With function templates, in general, it's possible that one instantiation meets the requirements for a constexpr function, but another doesn't. Normally, that means constexpr effectively gets ignored silently for those instantiations that don't meet the requirements. Example:

template <typename T> constexpr T f(T v) { return v; }

Both the f<int> and f<std::string> instantiations are valid, but f<std::string> cannot be called in a constant expression.

However, as an exception to that rule, if there isn't any possible template argument that could lead to an instantiation that meets the usual requirements for constexpr functions, the program is ill-formed, no diagnostic required. This means compilers are at liberty to ignore this rule entirely, but they are equally allowed to diagnose the code as a fatal error.

In general, it's not possible to reliably detect violations of this rule, that's why no diagnostic is required.
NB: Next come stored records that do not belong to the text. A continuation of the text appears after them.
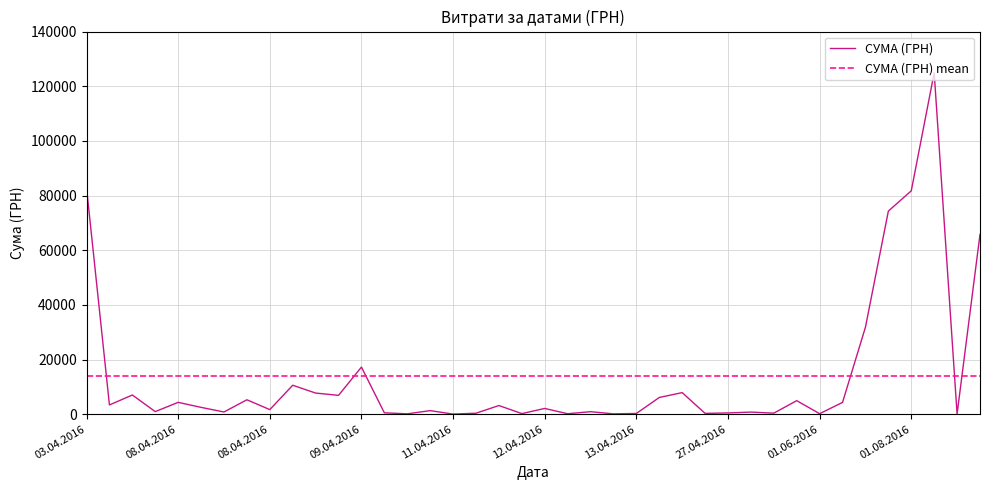

Approximately how many times larger is the value at 03.04.2016 compared to 01.08.2016?

1.0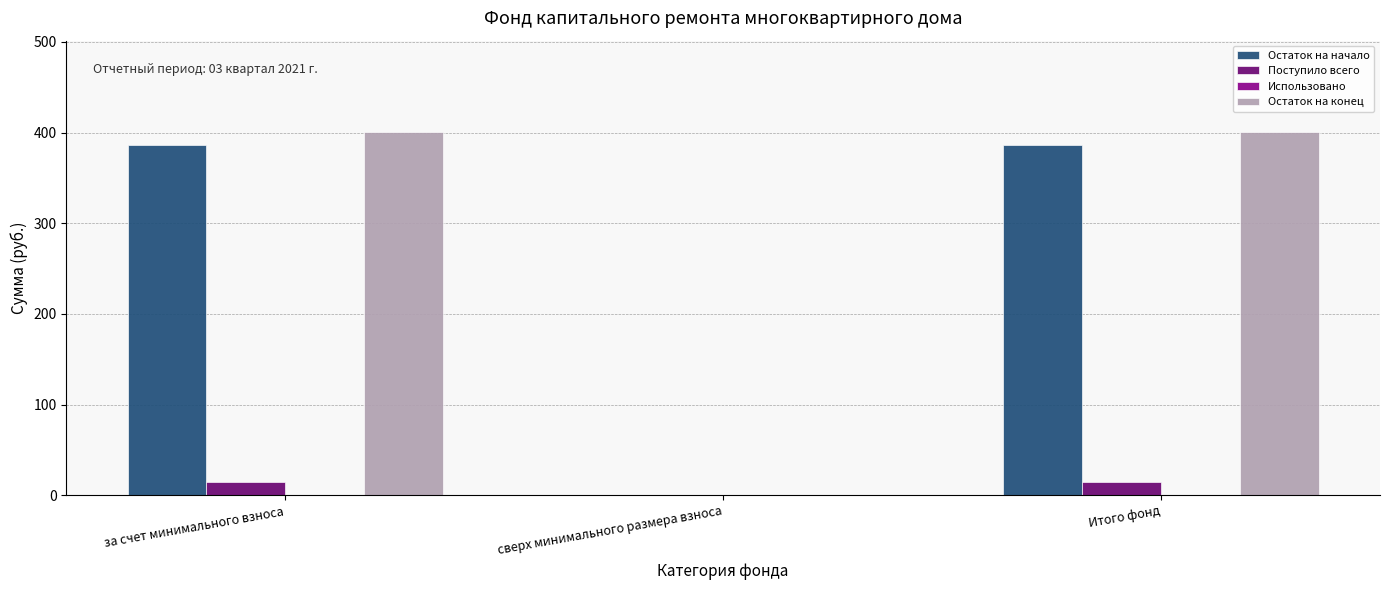

Reading left to right, transcribe all the data shown in this chart.

Остаток на начало: за счет минимального взноса=385.8	сверх минимального размера взноса=0.0	Итого фонд=385.8
Поступило всего: за счет минимального взноса=15.2	сверх минимального размера взноса=0.0	Итого фонд=15.2
Остаток на конец: за счет минимального взноса=401.0	сверх минимального размера взноса=0.0	Итого фонд=401.0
Some compilers try harder than others to still give some diagnostics.

All of this is described in the standard in [dcl.constexpr]p6:

If the instantiated template specialization of a constexpr function template or member function of a class template would fail to satisfy the requirements for a constexpr function or constexpr constructor, that specialization is still a constexpr function or constexpr constructor, even though a call to such a function cannot appear in a constant expression. If no specialization of the template would satisfy the requirements for a constexpr function or constexpr constructor when considered as a non-template function or constructor, the template is ill-formed; no diagnostic required.